I was looking at your webpage and found it very interesting. The only thing I am unsure and curious about is why this order was founded and its process of foundation.  I have been looking into it but could not find any clear information. Have a very nice day.


Thank you for contacting us at Trappist.org, and for your question about the founding of our Order and how it came about.

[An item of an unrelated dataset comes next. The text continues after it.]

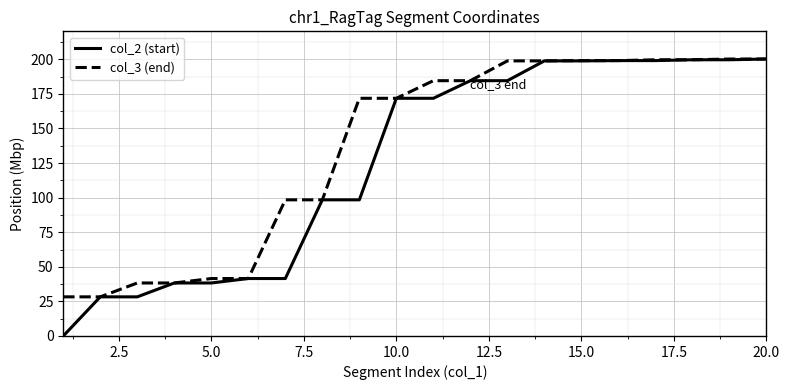

Which series has the largest total across all categories?

col_3 (end)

The Abbey of Citeaux (Cistercium in Latin), mother house of the Cistercian Order, was founded in March, 1098 by a group of 21 monks from the Benedictine Abbey of Molesme who left that community seeking a stricter observance of the Rule of St. Benedict, led by their abbot, Robert of Molesme. With the permission of Bishop Hugh of Lyon they settled their New Monastery in a deserted wilderness area of Burgundy, France. Actually, the next year the monks of Molesme begged the Pope to order Robert to return to them, which in obedience he did with about two thirds of the monks of Citeaux. Maybe it was harder than they thought it would be. The small group that remained stuck it out in a very austere way of life, and despite their zeal it seemed that the future of the project was not promising as men were not rushing to join them. However God was with them, and in 1112 a very fervent and eloquent young man named Bernard entered the monastery, with about 30 of his friends whom he had inspired to renounce life in the world for the cloister, who would be known as the famous St. Bernard of Clairvaux. The Cistercian reform caught on like wildfire and spread throughout Europe. The founders were very concerned to keep their now burgeoning movement according to their ideals of the reform, and so St. Stephen Harding, the 3rd abbot of Citeaux and a brilliant organizer put together a system of connections called the Charter of Charity, thus forming the first real religious Order in the history of the Church.